Exercise requirements: Starting with the line that has "pinky tip: (278, 279)" in the records below and ending with the line that has "thumb tip: (485, 396)", output those lines exactly and nothing more; omit the pictures.
————
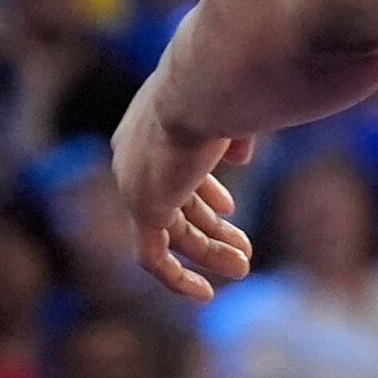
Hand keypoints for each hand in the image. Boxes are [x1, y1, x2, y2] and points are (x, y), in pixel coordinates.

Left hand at [108, 82, 255, 300]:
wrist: (211, 83)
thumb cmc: (232, 85)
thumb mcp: (235, 109)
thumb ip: (233, 134)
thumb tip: (238, 157)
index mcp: (151, 125)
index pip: (174, 169)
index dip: (203, 192)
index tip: (230, 208)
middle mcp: (134, 154)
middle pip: (174, 203)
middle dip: (211, 228)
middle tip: (243, 250)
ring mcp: (136, 182)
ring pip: (172, 231)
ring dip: (209, 252)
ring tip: (242, 268)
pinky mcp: (144, 206)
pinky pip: (153, 255)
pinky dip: (176, 276)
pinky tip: (204, 294)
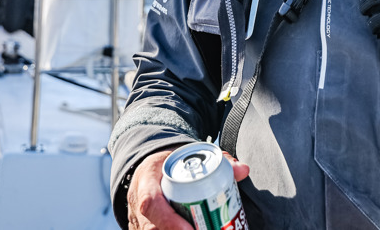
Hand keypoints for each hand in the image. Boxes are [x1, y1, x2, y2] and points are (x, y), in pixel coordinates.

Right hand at [127, 148, 249, 229]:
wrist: (148, 169)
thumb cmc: (171, 164)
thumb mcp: (189, 156)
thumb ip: (218, 162)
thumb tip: (243, 170)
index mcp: (146, 179)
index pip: (151, 203)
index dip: (168, 220)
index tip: (191, 229)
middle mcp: (137, 203)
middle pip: (151, 228)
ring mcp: (136, 221)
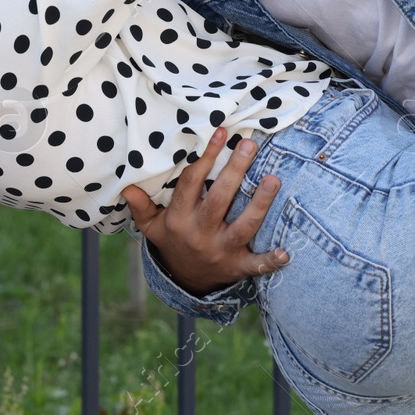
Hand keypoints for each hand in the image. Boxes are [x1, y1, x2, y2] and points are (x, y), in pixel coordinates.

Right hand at [121, 127, 289, 296]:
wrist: (186, 281)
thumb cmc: (173, 241)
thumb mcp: (151, 227)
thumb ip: (141, 207)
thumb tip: (127, 187)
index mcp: (179, 218)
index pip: (191, 183)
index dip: (205, 157)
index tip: (221, 133)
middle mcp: (200, 233)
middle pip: (219, 200)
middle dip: (234, 171)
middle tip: (249, 145)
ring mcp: (220, 251)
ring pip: (243, 227)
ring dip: (259, 205)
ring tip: (273, 179)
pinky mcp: (237, 267)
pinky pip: (255, 266)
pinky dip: (270, 261)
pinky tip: (287, 253)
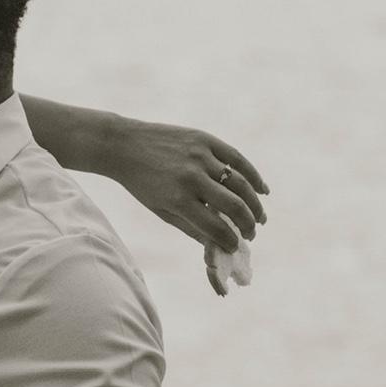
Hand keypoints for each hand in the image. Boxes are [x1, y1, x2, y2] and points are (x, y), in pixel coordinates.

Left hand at [108, 118, 269, 289]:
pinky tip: (263, 190)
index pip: (215, 226)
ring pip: (241, 183)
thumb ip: (190, 226)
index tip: (235, 246)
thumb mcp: (160, 209)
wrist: (122, 145)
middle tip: (251, 234)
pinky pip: (237, 158)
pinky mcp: (205, 139)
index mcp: (178, 199)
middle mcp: (192, 177)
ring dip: (255, 204)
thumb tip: (217, 246)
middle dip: (247, 224)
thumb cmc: (141, 183)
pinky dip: (254, 175)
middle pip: (234, 206)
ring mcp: (201, 156)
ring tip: (260, 218)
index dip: (229, 240)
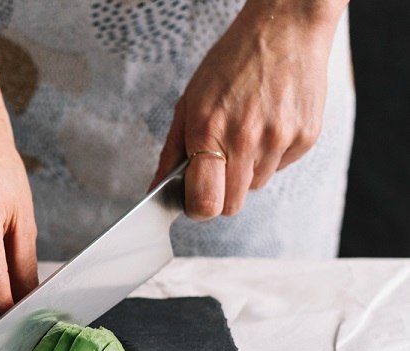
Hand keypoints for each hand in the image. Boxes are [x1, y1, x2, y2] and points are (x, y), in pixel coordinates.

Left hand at [151, 0, 346, 217]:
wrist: (285, 29)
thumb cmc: (231, 63)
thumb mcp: (189, 102)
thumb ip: (172, 151)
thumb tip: (157, 189)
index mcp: (210, 131)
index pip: (206, 202)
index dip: (198, 209)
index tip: (195, 200)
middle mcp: (246, 139)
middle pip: (232, 204)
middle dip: (221, 193)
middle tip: (218, 165)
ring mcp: (280, 139)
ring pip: (256, 186)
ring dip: (246, 170)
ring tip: (245, 132)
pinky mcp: (306, 137)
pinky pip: (281, 167)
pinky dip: (271, 155)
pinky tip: (268, 123)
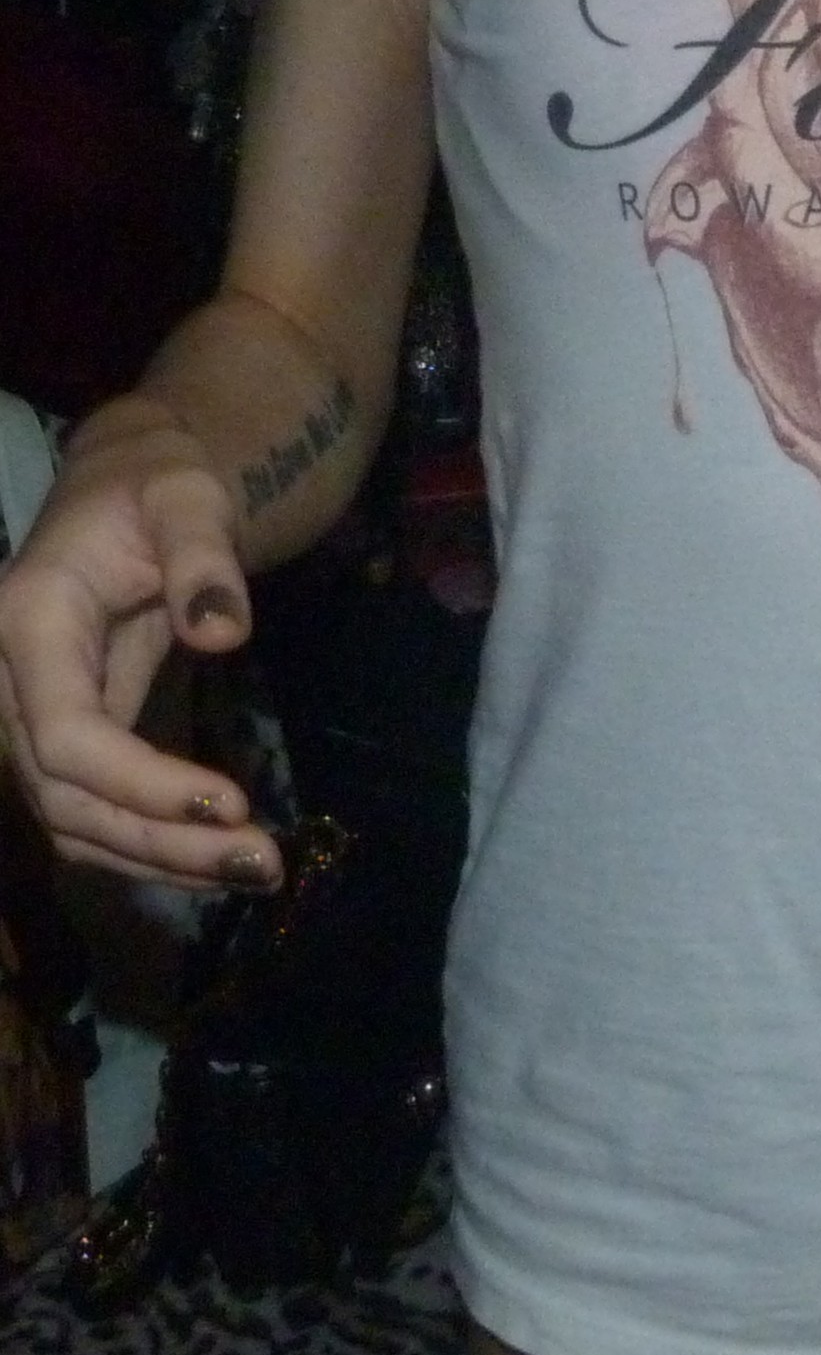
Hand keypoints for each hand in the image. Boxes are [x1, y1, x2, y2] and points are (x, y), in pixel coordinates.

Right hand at [0, 402, 283, 891]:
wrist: (130, 488)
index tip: (230, 803)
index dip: (139, 783)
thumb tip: (222, 632)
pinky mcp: (67, 737)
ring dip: (161, 859)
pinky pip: (93, 810)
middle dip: (161, 840)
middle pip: (67, 794)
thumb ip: (203, 554)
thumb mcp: (187, 494)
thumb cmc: (157, 483)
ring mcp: (31, 716)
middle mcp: (12, 680)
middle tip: (261, 864)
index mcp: (30, 618)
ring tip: (256, 871)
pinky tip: (218, 858)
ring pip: (74, 818)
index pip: (66, 732)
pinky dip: (150, 844)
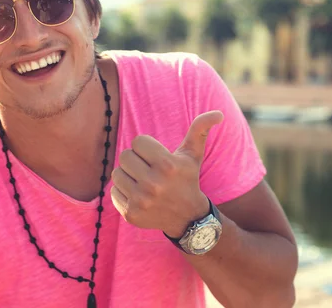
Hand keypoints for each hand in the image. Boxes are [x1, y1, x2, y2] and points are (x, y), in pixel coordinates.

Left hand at [110, 110, 223, 237]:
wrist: (187, 217)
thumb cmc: (187, 179)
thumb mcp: (194, 154)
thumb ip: (200, 129)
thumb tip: (218, 114)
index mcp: (167, 165)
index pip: (138, 141)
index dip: (146, 147)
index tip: (156, 157)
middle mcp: (153, 184)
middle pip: (125, 156)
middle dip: (135, 160)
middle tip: (148, 169)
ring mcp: (141, 201)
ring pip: (117, 173)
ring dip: (128, 175)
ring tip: (142, 181)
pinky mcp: (131, 214)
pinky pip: (113, 191)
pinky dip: (123, 191)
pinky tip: (139, 195)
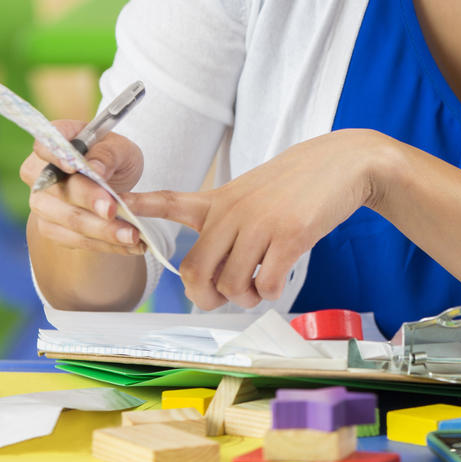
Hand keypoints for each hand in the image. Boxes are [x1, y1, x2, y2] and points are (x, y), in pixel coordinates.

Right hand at [20, 120, 145, 256]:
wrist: (115, 180)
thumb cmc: (113, 157)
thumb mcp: (120, 149)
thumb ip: (107, 154)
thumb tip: (95, 168)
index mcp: (55, 141)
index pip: (45, 145)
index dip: (56, 156)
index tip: (75, 166)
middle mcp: (39, 173)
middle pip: (58, 190)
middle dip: (88, 201)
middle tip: (113, 209)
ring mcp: (42, 203)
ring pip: (68, 220)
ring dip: (101, 230)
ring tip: (131, 235)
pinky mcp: (51, 227)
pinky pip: (75, 240)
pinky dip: (104, 243)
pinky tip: (127, 244)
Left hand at [126, 128, 390, 310]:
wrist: (343, 164)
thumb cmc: (297, 184)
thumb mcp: (252, 192)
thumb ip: (228, 224)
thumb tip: (217, 276)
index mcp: (221, 201)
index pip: (171, 201)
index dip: (142, 207)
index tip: (117, 208)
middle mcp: (233, 212)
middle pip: (197, 271)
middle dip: (206, 297)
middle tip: (225, 298)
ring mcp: (260, 223)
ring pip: (230, 284)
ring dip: (244, 298)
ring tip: (259, 287)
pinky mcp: (289, 235)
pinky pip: (265, 284)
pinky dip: (269, 293)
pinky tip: (278, 279)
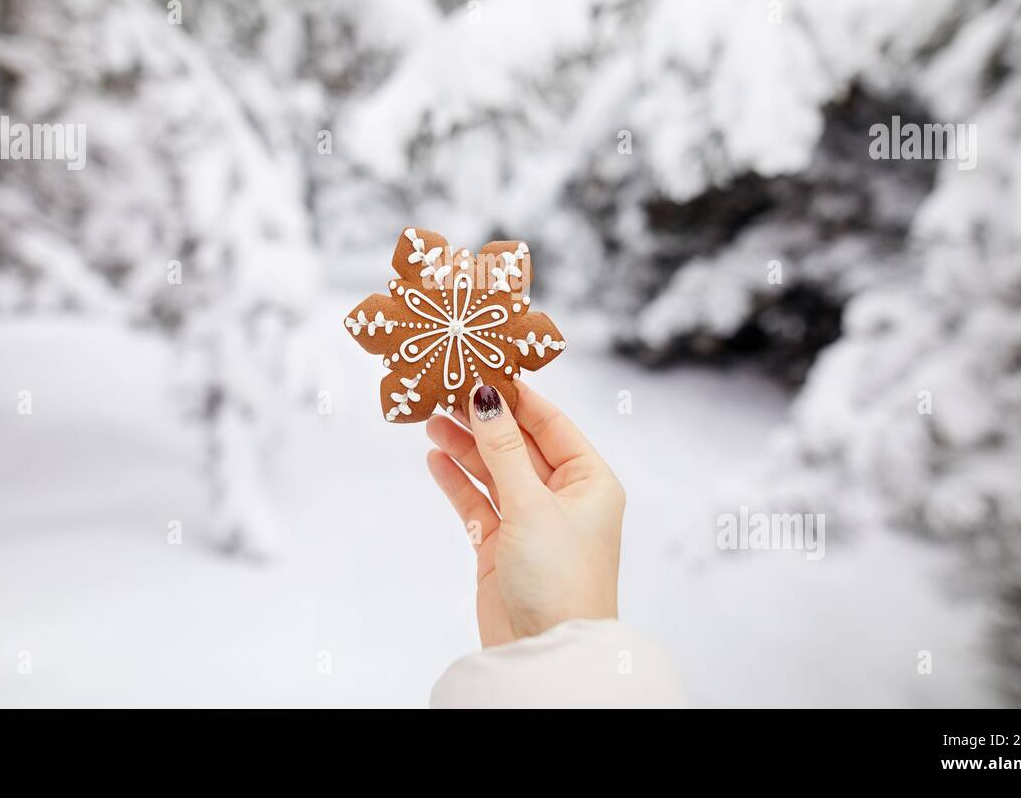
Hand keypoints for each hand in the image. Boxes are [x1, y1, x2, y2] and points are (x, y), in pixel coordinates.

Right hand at [425, 381, 624, 647]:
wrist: (544, 653)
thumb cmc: (559, 579)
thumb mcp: (531, 504)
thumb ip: (502, 449)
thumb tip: (485, 396)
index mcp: (590, 481)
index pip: (551, 423)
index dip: (516, 396)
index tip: (483, 367)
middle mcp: (563, 497)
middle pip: (517, 444)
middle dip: (483, 418)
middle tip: (445, 388)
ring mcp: (530, 521)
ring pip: (493, 470)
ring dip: (464, 445)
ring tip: (430, 417)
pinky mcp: (501, 545)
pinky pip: (477, 501)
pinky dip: (457, 480)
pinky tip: (435, 457)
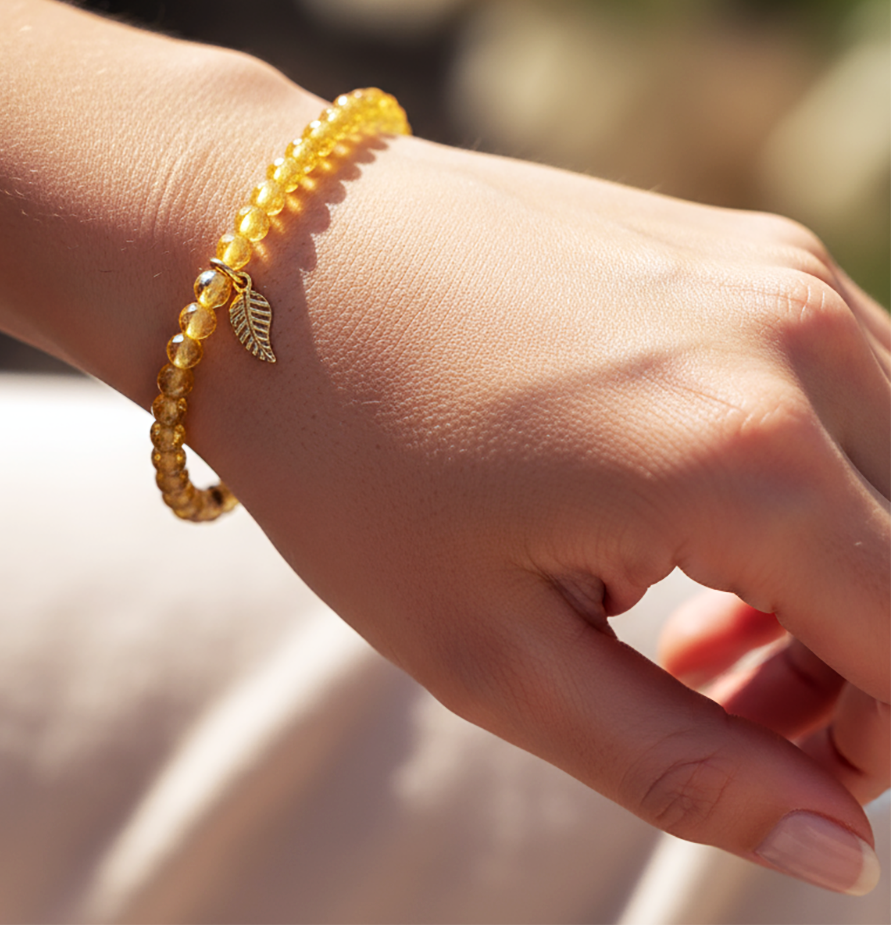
————
Answer to this task:
pinky tip: (278, 279)
Hand keypoints for each hand in the image. Boxes are [x1, y1, x2, y2] and points are (x, y), in pixel coordinates.

Right hand at [425, 381, 624, 647]:
wrist: (544, 653)
thumb cmc: (559, 579)
thumb mcp: (531, 504)
thumb ip: (502, 449)
thumb tip: (485, 396)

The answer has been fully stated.